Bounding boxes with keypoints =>
↓↓↓
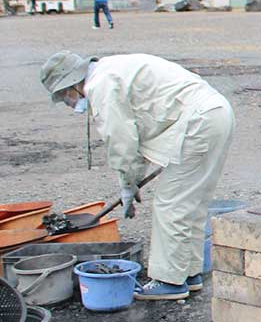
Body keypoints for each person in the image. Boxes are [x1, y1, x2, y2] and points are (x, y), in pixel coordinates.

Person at [40, 51, 236, 301]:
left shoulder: (101, 85)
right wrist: (132, 181)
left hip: (197, 122)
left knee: (171, 204)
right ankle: (188, 273)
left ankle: (169, 281)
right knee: (190, 203)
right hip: (212, 114)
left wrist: (127, 185)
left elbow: (121, 141)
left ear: (71, 84)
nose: (68, 102)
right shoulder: (110, 70)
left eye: (64, 96)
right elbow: (139, 130)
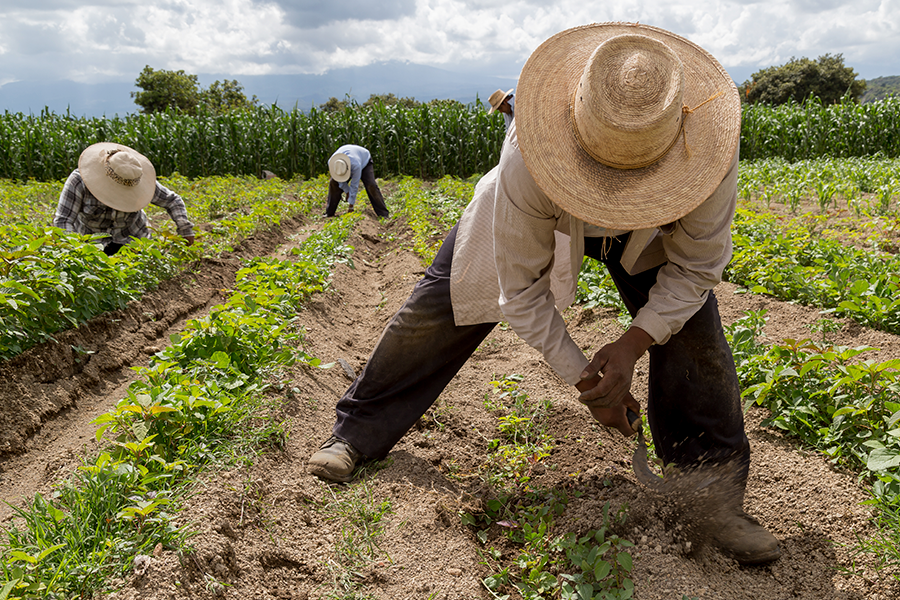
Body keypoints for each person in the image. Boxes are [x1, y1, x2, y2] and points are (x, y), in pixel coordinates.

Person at [308, 23, 781, 565]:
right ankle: (355, 433)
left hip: (655, 235)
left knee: (695, 339)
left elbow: (697, 269)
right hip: (547, 213)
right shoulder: (528, 160)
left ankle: (712, 502)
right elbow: (521, 292)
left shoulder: (708, 153)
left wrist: (632, 344)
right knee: (441, 309)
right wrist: (586, 378)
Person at [53, 143, 194, 256]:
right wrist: (74, 252)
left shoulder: (135, 178)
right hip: (93, 247)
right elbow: (64, 220)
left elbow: (172, 201)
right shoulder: (80, 181)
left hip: (134, 242)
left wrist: (185, 230)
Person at [325, 144, 390, 218]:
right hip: (350, 157)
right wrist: (347, 191)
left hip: (364, 160)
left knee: (371, 185)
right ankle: (329, 213)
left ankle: (383, 214)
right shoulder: (332, 163)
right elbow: (339, 180)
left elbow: (354, 185)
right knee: (334, 183)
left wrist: (351, 205)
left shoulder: (355, 165)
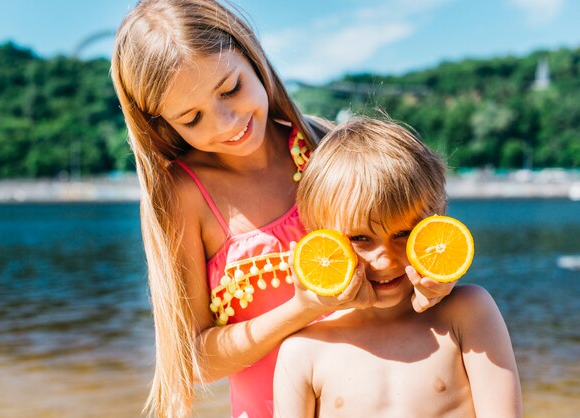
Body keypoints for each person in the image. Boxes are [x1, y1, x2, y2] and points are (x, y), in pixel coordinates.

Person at [110, 1, 458, 416]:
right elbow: (195, 359)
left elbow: (417, 251)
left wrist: (434, 286)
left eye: (230, 89)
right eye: (192, 117)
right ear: (162, 125)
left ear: (252, 56)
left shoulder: (328, 148)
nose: (224, 122)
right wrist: (303, 308)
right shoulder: (185, 196)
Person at [273, 116, 522, 417]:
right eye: (361, 238)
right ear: (321, 242)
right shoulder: (302, 352)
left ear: (435, 224)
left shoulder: (468, 313)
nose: (385, 259)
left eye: (403, 234)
↑↑↑
Task requirements => Here the lines from the one with "right elbow: (521, 292)" through the last line of the data above need to be repeated exactly, both included, and any picture omitted.

Solution to this exercise =>
right elbow: (521, 292)
left shoulder: (708, 153)
left wrist: (632, 344)
right knee: (441, 309)
right wrist: (586, 378)
Person at [53, 143, 194, 256]:
right wrist: (74, 252)
left shoulder: (135, 178)
right hip: (93, 247)
right elbow: (64, 220)
left elbow: (172, 201)
right shoulder: (80, 181)
left hip: (134, 242)
left wrist: (185, 230)
Person at [325, 144, 390, 218]:
right hip: (350, 157)
right wrist: (347, 191)
left hip: (364, 160)
left knee: (371, 185)
right ankle: (329, 213)
left ankle: (383, 214)
right shoulder: (332, 163)
right elbow: (339, 180)
left elbow: (354, 185)
right knee: (334, 183)
left wrist: (351, 205)
left shoulder: (355, 165)
Body keypoints for each person in the image. Boxes are [x1, y1, x2, y2] and points are (x, y), in pixel coordinates.

Person at [110, 1, 458, 416]:
right elbow: (195, 359)
left elbow: (417, 251)
left wrist: (434, 286)
left eye: (230, 89)
right eye: (192, 117)
right ear: (162, 125)
left ear: (252, 56)
left shoulder: (328, 148)
nose: (224, 122)
right wrist: (303, 308)
right shoulder: (185, 196)
Person at [273, 116, 522, 417]:
right eye: (361, 238)
right ear: (321, 242)
right shoulder: (302, 352)
left ear: (435, 224)
left shoulder: (468, 313)
nose: (385, 259)
left eye: (403, 234)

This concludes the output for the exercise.